While strong evidence of problematic conditions continues to exist in the national housing market, Calgary’s risk rating has been downgraded by Canada Mortgage and Housing Corp.
The federal agency, in a report Thursday, lowered its risk rating to moderate from strong, saying evidence of overvaluation has lessened.
CMHC said the most prevalent issues it has observed in the 15 markets monitored by the assessment are overbuilding and overvaluation, which occurs when house prices outpace economic fundamentals such as income and population growth.
Overbuilding is identified when the rental market vacancy rate or the number of newly built homes sitting on the market unsold become elevated.

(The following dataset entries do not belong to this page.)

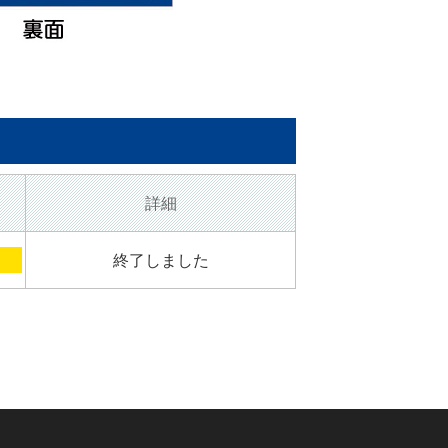
詳細
終了しました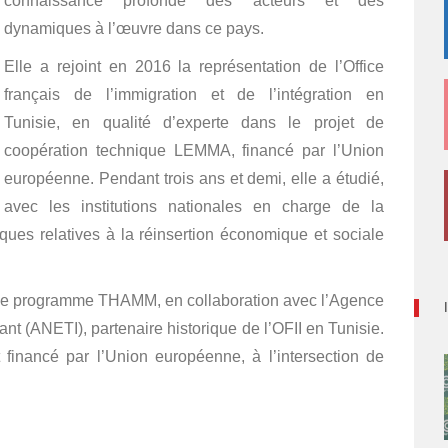
connaissance profonde des acteurs et des
dynamiques à l’œuvre dans ce pays.
Elle a rejoint en 2016 la représentation de l’Office
français de l’immigration et de l’intégration en
Tunisie, en qualité d’experte dans le projet de
coopération technique LEMMA, financé par l’Union
européenne. Pendant trois ans et demi, elle a étudié,
avec les institutions nationales en charge de la
tiques relatives à la réinsertion économique et sociale
ns le programme THAMM, en collaboration avec l’Agence
ant (ANETI), partenaire historique de l’OFII en Tunisie.
t financé par l’Union européenne, à l’intersection de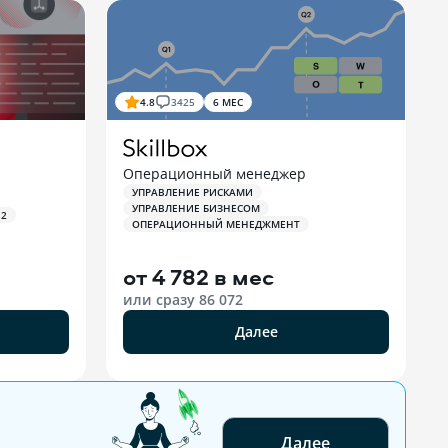
4.8
3425
6 МЕС
Операционный менеджер
УПРАВЛЕНИЕ РИСКАМИ
УПРАВЛЕНИЕ БИЗНЕСОМ
 2
ОПЕРАЦИОННЫЙ МЕНЕДЖМЕНТ
от
4 782 в мес
или сразу
86 072
Далее
Далее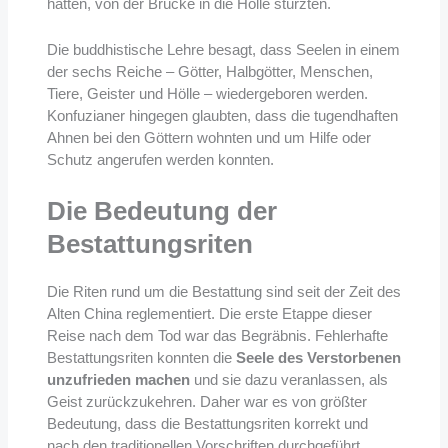
hatten, von der Brücke in die Hölle stürzten.
Die buddhistische Lehre besagt, dass Seelen in einem
der sechs Reiche – Götter, Halbgötter, Menschen,
Tiere, Geister und Hölle – wiedergeboren werden.
Konfuzianer hingegen glaubten, dass die tugendhaften
Ahnen bei den Göttern wohnten und um Hilfe oder
Schutz angerufen werden konnten.
Die Bedeutung der
Bestattungsriten
Die Riten rund um die Bestattung sind seit der Zeit des
Alten China reglementiert. Die erste Etappe dieser
Reise nach dem Tod war das Begräbnis. Fehlerhafte
Bestattungsriten konnten die
Seele des Verstorbenen
unzufrieden machen
und sie dazu veranlassen, als
Geist zurückzukehren. Daher war es von größter
Bedeutung, dass die Bestattungsriten korrekt und
nach den traditionellen Vorschriften durchgeführt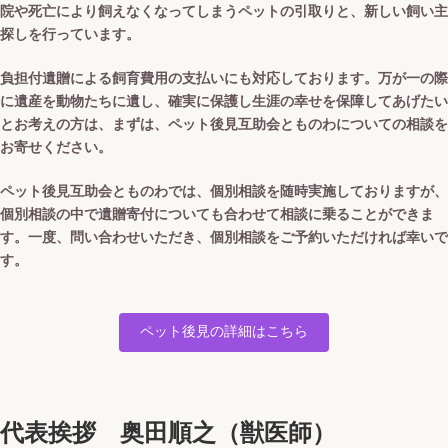
院や死亡により飼えなくなってしまうペットの引取りと、新しい飼い主
探しを行っています。
負担付遺贈による飼育費用の支払いにも対応しております。万が一の際
に遺産を動物たちに遺し、確実に保護し生涯の幸せを保障してあげたい
とお考えの方は、まずは、ペット後見互助会とものわについての相談を
お寄せください。
ペット後見互助会とものわでは、個別相談を随時実施しておりますが、
個別相談の中で遺贈寄付についても合わせて相談に乗ることができま
す。一度、問い合わせいただき、個別相談をご予約いただければ幸いで
す。
ペット後見の詳細はこちら
代表挨拶 奥田順之（獣医師）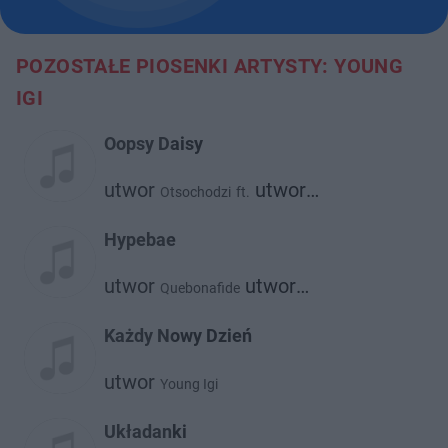
POZOSTAŁE PIOSENKI ARTYSTY: YOUNG
IGI
Oopsy Daisy
utwor
utwor
Otsochodzi
ft.
Young Igi
Hypebae
utwor
utwor
Quebonafide
Young Igi
Każdy Nowy Dzień
utwor
Young Igi
Układanki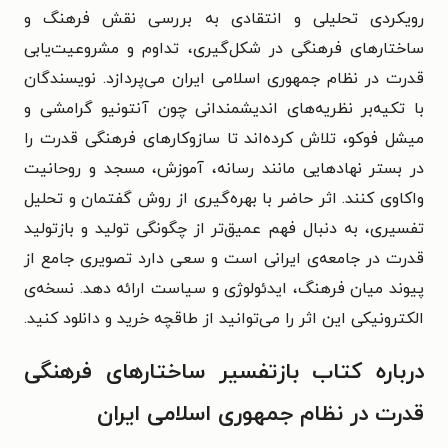
رویکردی تحلیلی و انتقادی به بررسی نقش فرهنگ و
ساختارهای فرهنگی در شکل‌گیری، تداوم و مشروعیت‌یابی
قدرت در نظام جمهوری اسلامی ایران می‌پردازد. نویسندگان
با تکیه‌بر نظریه‌های اندیشمندانی چون آنتونیو گرامشی و
میشل فوکو، تلاش کرده‌اند تا سازوکارهای فرهنگی قدرت را
در بستر نهادهایی مانند رسانه، آموزش، مسجد و روحانیت
واکاوی کنند. اثر حاضر با بهره‌گیری از روش گفتمان و تحلیل
تفسیری، به دنبال فهم عمیق‌تر از چگونگی تولید و بازتولید
قدرت در جامعه‌ی ایرانی است و سعی دارد تصویری جامع از
پیوند میان فرهنگ، ایدئولوژی و سیاست ارائه دهد. نسخه‌ی
الکترونیکی این اثر را می‌توانید از طاقچه خرید و دانلود کنید.
درباره کتاب بازتفسیر ساختارهای فرهنگی
قدرت در نظام جمهوری اسلامی ایران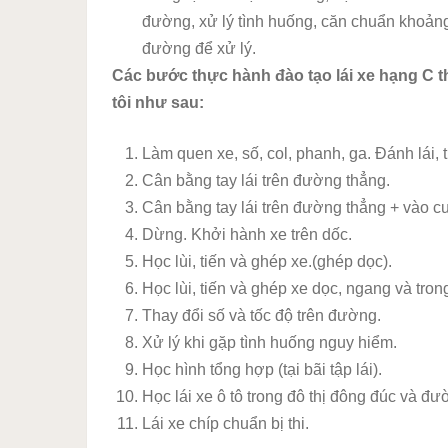
đường, xử lý tình huống, căn chuẩn khoảng
đường để xử lý.
Các bước thực hành đào tạo lái xe hạng C t
tôi như sau:
Làm quen xe, số, col, phanh, ga. Đánh lái, tr
Cân bằng tay lái trên đường thẳng.
Cân bằng tay lái trên đường thẳng + vào c
Dừng. Khởi hành xe trên dốc.
Học lùi, tiến và ghép xe.(ghép dọc).
Học lùi, tiến và ghép xe dọc, ngang và trong
Thay đổi số và tốc độ trên đường.
Xử lý khi gặp tình huống nguy hiểm.
Học hình tổng hợp (tại bãi tập lái).
Học lái xe ô tô trong đô thị đông đúc và đ
Lái xe chíp chuẩn bị thi.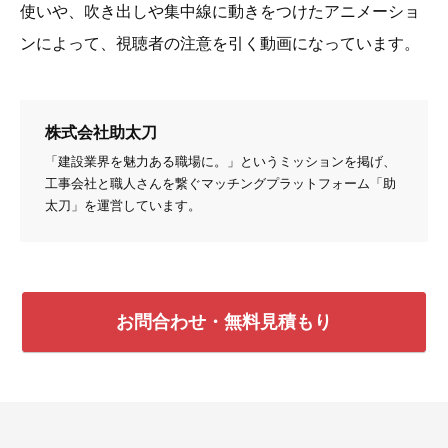
使いや、吹き出しや集中線に動きをつけたアニメーショ
ンによって、視聴者の注意を引く動画になっています。
株式会社助太刀
「建設業界を魅力ある職場に。」というミッションを掲げ、
工事会社と職人さんを繋ぐマッチングプラットフォーム「助
太刀」を運営しています。
お問合わせ・無料見積もり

CMHC first raised its overall risk rating for the national housing market to strong from moderate last October, citing growing evidence of overvaluation.
In total, CMHC says it has found strong evidence of problematic conditions in six of the 15 markets included in the report — Vancouver, Victoria, Saskatoon, Regina, Toronto and Hamilton.
Calgary, Edmonton, Winnipeg, Montreal and Quebec City show moderate evidence of such conditions, the agency said.
CMHC’s housing market assessment is intended to be an early warning system to alert Canadians about problematic conditions developing in the country’s real estate markets.
The report covers the third quarter of 2016, which spans July 1 to Sept. 30.
Since then, the federal government introduced new rules that require all insured mortgages to undergo a stress test to determine whether borrowers will still be able to make mortgage payments if interest rates rise or their income declines.
Previously, such stress tests weren’t required for fixed-rate mortgages longer than five years.